## Text section
--------------------------------

Tuesday, December 21, 2010

THE CHAM PEOPLE OF NIGERIA.

         ‘Cham’ originally known as ‘Chum’ meaning brother (a mutation due to bad pronunciation by traders and neighboring tribes) is a Lilliputian minority ethnic group found in the southern part of Gombe in Balanga local government area along Yola road. According to Hassan Tom Firi quoted by Albashi in The Socio-cultural Impart of the missionary Activities in Cham District of Balanga Local Government of Bauchi State.(1990). The people of cham migrated from Yamel in the Far East with some tribes like Lunguda, Tula and Dadiya at about 1777. They came to Africa through Egypt and made their way to Nigeria through southern Borno and settled at Kindiyo and Mwona (pronounce as mona) present day cham district in 1880.

--------------------------------

## Document pictures with their source code
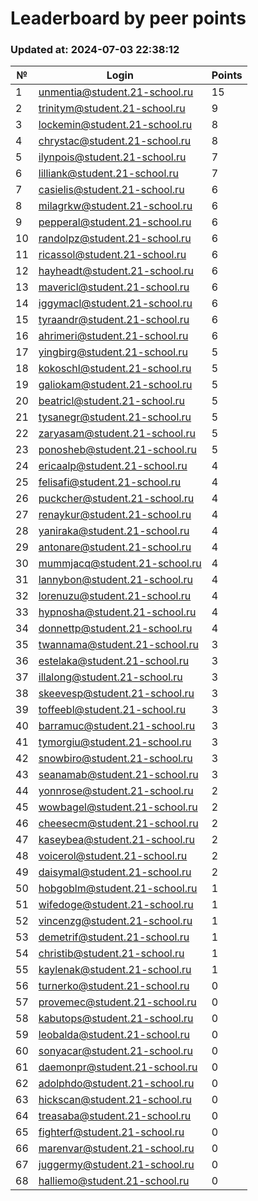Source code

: # Leaderboard by peer points

### Updated at: 2024-07-03 22:38:12

| № | Login | Points |
|---|-------|--------|
|1|unmentia@student.21-school.ru|15|
|2|trinitym@student.21-school.ru|9|
|3|lockemin@student.21-school.ru|8|
|4|chrystac@student.21-school.ru|8|
|5|ilynpois@student.21-school.ru|7|
|6|lilliank@student.21-school.ru|7|
|7|casielis@student.21-school.ru|6|
|8|milagrkw@student.21-school.ru|6|
|9|pepperal@student.21-school.ru|6|
|10|randolpz@student.21-school.ru|6|
|11|ricassol@student.21-school.ru|6|
|12|hayheadt@student.21-school.ru|6|
|13|mavericl@student.21-school.ru|6|
|14|iggymacl@student.21-school.ru|6|
|15|tyraandr@student.21-school.ru|6|
|16|ahrimeri@student.21-school.ru|6|
|17|yingbirg@student.21-school.ru|5|
|18|kokoschl@student.21-school.ru|5|
|19|galiokam@student.21-school.ru|5|
|20|beatricl@student.21-school.ru|5|
|21|tysanegr@student.21-school.ru|5|
|22|zaryasam@student.21-school.ru|5|
|23|ponosheb@student.21-school.ru|5|
|24|ericaalp@student.21-school.ru|4|
|25|felisafi@student.21-school.ru|4|
|26|puckcher@student.21-school.ru|4|
|27|renaykur@student.21-school.ru|4|
|28|yaniraka@student.21-school.ru|4|
|29|antonare@student.21-school.ru|4|
|30|mummjacq@student.21-school.ru|4|
|31|lannybon@student.21-school.ru|4|
|32|lorenuzu@student.21-school.ru|4|
|33|hypnosha@student.21-school.ru|4|
|34|donnettp@student.21-school.ru|4|
|35|twannama@student.21-school.ru|3|
|36|estelaka@student.21-school.ru|3|
|37|illalong@student.21-school.ru|3|
|38|skeevesp@student.21-school.ru|3|
|39|toffeebl@student.21-school.ru|3|
|40|barramuc@student.21-school.ru|3|
|41|tymorgiu@student.21-school.ru|3|
|42|snowbiro@student.21-school.ru|3|
|43|seanamab@student.21-school.ru|3|
|44|yonnrose@student.21-school.ru|2|
|45|wowbagel@student.21-school.ru|2|
|46|cheesecm@student.21-school.ru|2|
|47|kaseybea@student.21-school.ru|2|
|48|voicerol@student.21-school.ru|2|
|49|daisymal@student.21-school.ru|2|
|50|hobgoblm@student.21-school.ru|1|
|51|wifedoge@student.21-school.ru|1|
|52|vincenzg@student.21-school.ru|1|
|53|demetrif@student.21-school.ru|1|
|54|christib@student.21-school.ru|1|
|55|kaylenak@student.21-school.ru|1|
|56|turnerko@student.21-school.ru|0|
|57|provemec@student.21-school.ru|0|
|58|kabutops@student.21-school.ru|0|
|59|leobalda@student.21-school.ru|0|
|60|sonyacar@student.21-school.ru|0|
|61|daemonpr@student.21-school.ru|0|
|62|adolphdo@student.21-school.ru|0|
|63|hickscan@student.21-school.ru|0|
|64|treasaba@student.21-school.ru|0|
|65|fighterf@student.21-school.ru|0|
|66|marenvar@student.21-school.ru|0|
|67|juggermy@student.21-school.ru|0|
|68|halliemo@student.21-school.ru|0|
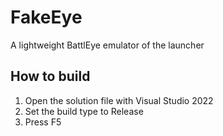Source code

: # FakeEye
A lightweight BattlEye emulator of the launcher

## How to build
1. Open the solution file with Visual Studio 2022
2. Set the build type to Release 
3. Press F5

--------------------------------

## Job 1
Using the text on the Cham people, answer:
(a) What does "Chum" mean?
(b) In which local government area is the group found?
(c) In what year did they settle at Kindiyo and Mwona?
## Job 2
From the rows, put the stretch from the line containing "by peer points" through the line containing "### Updated at: 2024-07-03 22:38:12" into a Markdown table with the columns No. and Line. Number each line and leave out blank lines.

## Written reply 1
(a) Brother
(b) Balanga
(c) 1880

## Written reply 2
| No. | Line |
|---|---|
| 1 | : # Leaderboard by peer points |
| 2 | ### Updated at: 2024-07-03 22:38:12 |